Whistleblower:Informanten sollen geschützt werden

Das EU-Parlament dringt auf ein Gesetz, das wichtigen Hinweisgebern mehr Sicherheit garantiert. Es geht um den Arbeitsplatz, um Freiheit, und manchmal ums Leben.

Von Alexander Mühlauer, Brüssel

Das EU-Parlament will Informanten, die mit ihren Hinweisen Enthüllungen wie Lux Leaks oder Panama Papers an die Öffentlichkeit brachten, künftig europaweit schützen. Die Mehrheit der Abgeordneten stimmte am Dienstag dafür, dass die EU-Kommission bis Ende des Jahres einen entsprechenden Gesetzesvorschlag vorlegen soll. "Whistleblower spielen eine bedeutende Rolle in unserer Gesellschaft", sagte die zuständige sozialdemokratische Berichterstatterin Virginie Rozière. "Viel zu oft riskieren sie ihren Arbeitsplatz, ihre Freiheit und manchmal sogar ihr Leben." Der Mord an der investigativen Journalistin Daphne Caruana Galizia in Malta habe das in aller Schrecklichkeit gezeigt.

Um Whistleblowern einen umfassenden Schutz zu gewähren, dringt das Europaparlament darauf, den Begriff "Hinweisgeber" möglichst breit zu fassen. So sollen nicht nur Angestellte in der Privatwirtschaft und im öffentlichen Dienst, sondern auch Selbständige geschützt werden. Unternehmen sollen dafür sorgen, dass Mitarbeiter innerhalb ihrer Organisation vertrauliche Informationen melden können - und zwar auch anonym. Die Parlamentarier wollen so verhindern, dass Informanten mögliche Repressalien ihrer Arbeitgeber zu befürchten haben. Hinweisgeber würden ansonsten "in ihrem Handeln gehemmt", heißt es in dem verabschiedeten Bericht, da sie mit Ausgrenzung, einem Karriereknick oder gar mit Entlassung und Mobbing rechnen müssten.

Die Abgeordneten schlagen vor, dass der Schutz von Whistleblowern in jedem internationalen Steuerabkommen enthalten sein soll. Es widerspreche "dem gesunden Menschenverstand, dass Bürger und Journalisten nicht rechtlich geschützt sind, sondern strafrechtlich verfolgt werden, wenn sie Informationen im öffentlichen Interesse offenlegen". Die EU-Kommission soll geeignete Instrumente entwickeln, die Informanten vor grundloser Strafverfolgung und wirtschaftlichen Sanktionen schützen.
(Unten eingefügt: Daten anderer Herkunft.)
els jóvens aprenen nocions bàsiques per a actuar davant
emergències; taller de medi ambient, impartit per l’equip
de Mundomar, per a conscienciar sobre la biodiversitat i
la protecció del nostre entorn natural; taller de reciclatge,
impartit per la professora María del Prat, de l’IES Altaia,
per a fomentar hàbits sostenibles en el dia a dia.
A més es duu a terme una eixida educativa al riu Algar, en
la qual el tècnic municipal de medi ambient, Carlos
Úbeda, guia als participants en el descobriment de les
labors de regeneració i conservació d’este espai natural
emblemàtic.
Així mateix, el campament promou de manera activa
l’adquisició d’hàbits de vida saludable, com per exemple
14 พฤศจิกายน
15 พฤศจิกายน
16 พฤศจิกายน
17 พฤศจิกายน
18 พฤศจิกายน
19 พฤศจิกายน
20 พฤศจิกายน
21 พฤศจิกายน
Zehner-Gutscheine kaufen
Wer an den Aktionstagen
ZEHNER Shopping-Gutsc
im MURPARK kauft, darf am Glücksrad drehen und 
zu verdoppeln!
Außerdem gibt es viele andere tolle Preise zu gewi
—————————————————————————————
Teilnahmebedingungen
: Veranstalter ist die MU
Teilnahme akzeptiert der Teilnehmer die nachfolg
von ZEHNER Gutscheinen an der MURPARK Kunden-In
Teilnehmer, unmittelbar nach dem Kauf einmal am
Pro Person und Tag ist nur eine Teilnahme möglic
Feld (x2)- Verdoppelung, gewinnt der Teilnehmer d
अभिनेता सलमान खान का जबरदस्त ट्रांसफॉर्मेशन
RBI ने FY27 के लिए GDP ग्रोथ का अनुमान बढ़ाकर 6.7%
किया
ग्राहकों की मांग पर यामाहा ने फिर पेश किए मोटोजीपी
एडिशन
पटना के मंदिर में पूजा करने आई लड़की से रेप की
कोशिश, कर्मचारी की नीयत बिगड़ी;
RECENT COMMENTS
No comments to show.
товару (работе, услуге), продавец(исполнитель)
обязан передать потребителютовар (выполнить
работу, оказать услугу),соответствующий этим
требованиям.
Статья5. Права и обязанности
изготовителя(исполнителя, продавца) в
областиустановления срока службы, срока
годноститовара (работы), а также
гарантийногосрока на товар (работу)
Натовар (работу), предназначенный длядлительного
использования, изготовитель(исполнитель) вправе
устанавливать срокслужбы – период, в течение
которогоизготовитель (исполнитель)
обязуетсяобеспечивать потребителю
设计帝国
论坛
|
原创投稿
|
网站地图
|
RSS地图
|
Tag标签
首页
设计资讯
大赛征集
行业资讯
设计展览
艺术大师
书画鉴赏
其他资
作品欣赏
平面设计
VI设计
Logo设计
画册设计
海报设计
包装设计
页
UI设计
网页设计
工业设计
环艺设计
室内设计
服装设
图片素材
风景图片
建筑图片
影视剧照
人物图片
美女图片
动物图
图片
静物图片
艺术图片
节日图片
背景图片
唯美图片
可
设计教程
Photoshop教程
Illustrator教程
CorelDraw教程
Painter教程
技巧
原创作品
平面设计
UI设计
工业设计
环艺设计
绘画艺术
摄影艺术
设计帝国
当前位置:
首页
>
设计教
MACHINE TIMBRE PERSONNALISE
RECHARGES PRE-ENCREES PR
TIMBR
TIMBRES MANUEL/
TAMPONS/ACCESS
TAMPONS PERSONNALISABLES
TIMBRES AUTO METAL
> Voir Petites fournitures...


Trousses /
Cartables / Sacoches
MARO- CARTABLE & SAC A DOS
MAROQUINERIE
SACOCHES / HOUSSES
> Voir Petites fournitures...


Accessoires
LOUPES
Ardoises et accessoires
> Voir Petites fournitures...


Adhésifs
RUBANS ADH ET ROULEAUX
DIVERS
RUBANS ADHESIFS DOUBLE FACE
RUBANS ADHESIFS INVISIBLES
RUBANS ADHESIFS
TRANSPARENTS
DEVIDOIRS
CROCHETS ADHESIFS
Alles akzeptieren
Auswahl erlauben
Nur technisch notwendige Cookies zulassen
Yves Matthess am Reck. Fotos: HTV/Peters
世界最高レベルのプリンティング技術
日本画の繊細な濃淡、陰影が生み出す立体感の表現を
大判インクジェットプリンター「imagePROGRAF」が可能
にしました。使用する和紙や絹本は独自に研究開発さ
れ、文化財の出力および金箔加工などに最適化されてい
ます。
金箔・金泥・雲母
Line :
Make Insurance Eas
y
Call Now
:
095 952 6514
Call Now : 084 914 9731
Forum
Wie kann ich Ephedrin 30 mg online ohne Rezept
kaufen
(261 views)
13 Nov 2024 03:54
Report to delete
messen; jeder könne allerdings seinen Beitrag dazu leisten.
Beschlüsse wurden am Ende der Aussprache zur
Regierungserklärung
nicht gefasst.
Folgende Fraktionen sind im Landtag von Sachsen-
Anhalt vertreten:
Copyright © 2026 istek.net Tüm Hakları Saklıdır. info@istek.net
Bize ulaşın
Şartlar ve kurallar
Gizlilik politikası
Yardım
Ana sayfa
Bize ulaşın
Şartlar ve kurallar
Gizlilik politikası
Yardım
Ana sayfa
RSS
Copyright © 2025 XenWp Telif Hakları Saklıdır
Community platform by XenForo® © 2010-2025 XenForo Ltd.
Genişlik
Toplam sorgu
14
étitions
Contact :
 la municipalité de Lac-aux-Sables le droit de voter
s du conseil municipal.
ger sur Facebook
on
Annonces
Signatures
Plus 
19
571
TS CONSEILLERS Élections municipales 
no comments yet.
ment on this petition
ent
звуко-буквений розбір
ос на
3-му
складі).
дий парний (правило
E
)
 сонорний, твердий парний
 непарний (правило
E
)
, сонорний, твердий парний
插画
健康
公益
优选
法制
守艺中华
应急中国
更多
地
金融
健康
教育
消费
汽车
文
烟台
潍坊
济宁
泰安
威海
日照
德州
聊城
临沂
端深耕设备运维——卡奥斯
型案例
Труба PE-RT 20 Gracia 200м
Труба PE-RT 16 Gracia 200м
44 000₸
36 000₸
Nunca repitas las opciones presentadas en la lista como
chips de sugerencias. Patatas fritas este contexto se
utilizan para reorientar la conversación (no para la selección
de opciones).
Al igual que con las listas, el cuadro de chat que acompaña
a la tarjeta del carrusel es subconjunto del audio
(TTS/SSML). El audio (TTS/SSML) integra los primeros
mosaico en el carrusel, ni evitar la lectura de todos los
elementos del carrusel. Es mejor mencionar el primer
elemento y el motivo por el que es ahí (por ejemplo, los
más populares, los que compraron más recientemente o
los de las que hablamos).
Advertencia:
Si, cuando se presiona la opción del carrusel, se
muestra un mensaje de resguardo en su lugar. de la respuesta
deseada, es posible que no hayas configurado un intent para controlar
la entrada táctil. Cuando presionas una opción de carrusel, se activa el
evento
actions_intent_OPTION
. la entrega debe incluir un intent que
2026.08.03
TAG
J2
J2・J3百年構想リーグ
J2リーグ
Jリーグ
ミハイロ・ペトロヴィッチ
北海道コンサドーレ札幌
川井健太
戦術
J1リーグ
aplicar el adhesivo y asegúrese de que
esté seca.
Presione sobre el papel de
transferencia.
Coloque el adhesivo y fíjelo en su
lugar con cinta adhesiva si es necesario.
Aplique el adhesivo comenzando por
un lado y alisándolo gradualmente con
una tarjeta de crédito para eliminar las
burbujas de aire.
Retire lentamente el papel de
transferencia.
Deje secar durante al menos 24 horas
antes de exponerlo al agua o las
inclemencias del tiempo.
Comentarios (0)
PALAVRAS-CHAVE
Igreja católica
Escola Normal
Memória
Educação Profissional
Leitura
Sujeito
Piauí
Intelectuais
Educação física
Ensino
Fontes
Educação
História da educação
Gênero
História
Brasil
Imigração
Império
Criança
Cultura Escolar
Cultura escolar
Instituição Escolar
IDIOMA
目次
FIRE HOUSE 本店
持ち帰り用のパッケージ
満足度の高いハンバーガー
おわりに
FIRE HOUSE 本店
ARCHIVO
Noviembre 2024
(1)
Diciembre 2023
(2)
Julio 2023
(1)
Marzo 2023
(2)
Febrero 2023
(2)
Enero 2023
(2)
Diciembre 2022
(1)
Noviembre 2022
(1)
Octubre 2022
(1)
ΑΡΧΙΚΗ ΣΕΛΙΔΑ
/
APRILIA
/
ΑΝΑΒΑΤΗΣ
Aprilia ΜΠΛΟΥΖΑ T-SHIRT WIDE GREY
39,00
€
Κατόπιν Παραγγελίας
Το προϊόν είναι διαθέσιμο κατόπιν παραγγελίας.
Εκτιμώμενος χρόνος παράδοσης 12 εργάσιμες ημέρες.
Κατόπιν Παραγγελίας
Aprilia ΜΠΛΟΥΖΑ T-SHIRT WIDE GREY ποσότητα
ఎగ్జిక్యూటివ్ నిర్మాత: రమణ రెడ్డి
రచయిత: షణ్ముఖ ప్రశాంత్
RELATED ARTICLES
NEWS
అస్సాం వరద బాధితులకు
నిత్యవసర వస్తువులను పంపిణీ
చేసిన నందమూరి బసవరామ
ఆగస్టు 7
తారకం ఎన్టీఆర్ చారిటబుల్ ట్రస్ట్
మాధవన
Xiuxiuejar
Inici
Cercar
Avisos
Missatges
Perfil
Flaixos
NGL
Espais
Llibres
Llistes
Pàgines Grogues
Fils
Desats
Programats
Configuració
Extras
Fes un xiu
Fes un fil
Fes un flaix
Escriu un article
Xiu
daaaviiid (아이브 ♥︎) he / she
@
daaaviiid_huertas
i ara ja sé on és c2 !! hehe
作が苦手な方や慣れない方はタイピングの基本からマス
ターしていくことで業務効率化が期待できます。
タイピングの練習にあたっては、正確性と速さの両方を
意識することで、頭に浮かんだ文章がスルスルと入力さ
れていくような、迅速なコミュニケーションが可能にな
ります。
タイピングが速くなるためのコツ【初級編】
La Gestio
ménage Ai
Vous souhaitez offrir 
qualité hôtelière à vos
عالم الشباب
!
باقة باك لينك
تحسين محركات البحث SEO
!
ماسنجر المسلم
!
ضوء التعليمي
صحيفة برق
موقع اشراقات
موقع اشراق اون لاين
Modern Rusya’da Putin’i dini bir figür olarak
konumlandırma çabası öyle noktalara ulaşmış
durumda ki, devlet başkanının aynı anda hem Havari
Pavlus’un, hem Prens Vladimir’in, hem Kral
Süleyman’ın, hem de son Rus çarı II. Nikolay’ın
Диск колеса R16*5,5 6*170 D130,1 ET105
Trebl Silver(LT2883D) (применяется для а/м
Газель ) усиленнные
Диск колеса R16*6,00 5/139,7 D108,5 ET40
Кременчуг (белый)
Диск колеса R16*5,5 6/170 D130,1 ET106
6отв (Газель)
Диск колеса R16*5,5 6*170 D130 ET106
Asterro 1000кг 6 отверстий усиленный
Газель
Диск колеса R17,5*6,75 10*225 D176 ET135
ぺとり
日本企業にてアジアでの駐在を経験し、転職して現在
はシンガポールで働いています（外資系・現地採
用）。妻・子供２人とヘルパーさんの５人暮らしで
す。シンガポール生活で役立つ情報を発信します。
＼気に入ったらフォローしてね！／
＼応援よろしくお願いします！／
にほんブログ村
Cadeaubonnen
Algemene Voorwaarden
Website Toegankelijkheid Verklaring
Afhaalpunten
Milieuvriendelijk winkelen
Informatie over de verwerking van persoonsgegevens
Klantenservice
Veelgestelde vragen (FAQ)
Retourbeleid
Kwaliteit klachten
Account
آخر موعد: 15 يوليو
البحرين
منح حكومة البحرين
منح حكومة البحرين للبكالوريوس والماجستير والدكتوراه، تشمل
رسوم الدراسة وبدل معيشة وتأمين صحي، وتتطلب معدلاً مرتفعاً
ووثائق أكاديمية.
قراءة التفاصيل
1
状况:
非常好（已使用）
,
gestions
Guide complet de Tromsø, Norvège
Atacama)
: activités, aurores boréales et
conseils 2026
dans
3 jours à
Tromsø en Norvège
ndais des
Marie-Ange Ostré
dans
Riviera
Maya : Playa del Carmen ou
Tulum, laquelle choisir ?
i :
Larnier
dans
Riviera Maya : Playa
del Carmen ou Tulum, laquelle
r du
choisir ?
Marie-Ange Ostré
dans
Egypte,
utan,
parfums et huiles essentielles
Eine Möglichkeit wäre aus Sicht der Parlamentarier ein europäischer Fonds, der aus Einnahmen von Bußgeld finanziert wird, um Whistleblowern in der EU eine "angemessene finanzielle Unterstützung zu gewähren". Die Abgeordneten halten es außerdem für "unbedingt erforderlich, Hinweisgebern ihre Unterbringung und ihre Sicherheit in einem Mitgliedstaat zu garantieren, der kein Auslieferungsabkommen mit dem Land hat, das etwaige Machenschaften begangen hat".

Die rechtspolitische Sprecherin der Sozialdemokraten im EU-Parlament, Sylvia-Yvonne Kaufmann (SPD), kritisierte den Widerstand der Fraktion der Europäischen Volkspartei (EVP) gegen den Whistleblower-Bericht: "Dass die Abgeordneten von CDU und CSU den Schutz von vermeintlichen Geschäftsgeheimnissen über das öffentliche Interesse stellen, lässt tief blicken."

Anlässlich des Mordes an der Journalistin Daphne Caruana Galizia war am Dienstagabend eine Plenumsdebatte über die Presse- und Meinungsfreiheit in Malta angesetzt. "Wir fordern eine gründliche Untersuchung durch die Europäische Kommission", sagte der Grünen-Abgeordnete Sven Giegold, "wenn die Rechtsstaatlichkeit auf dem Spiel steht, muss Europa handeln."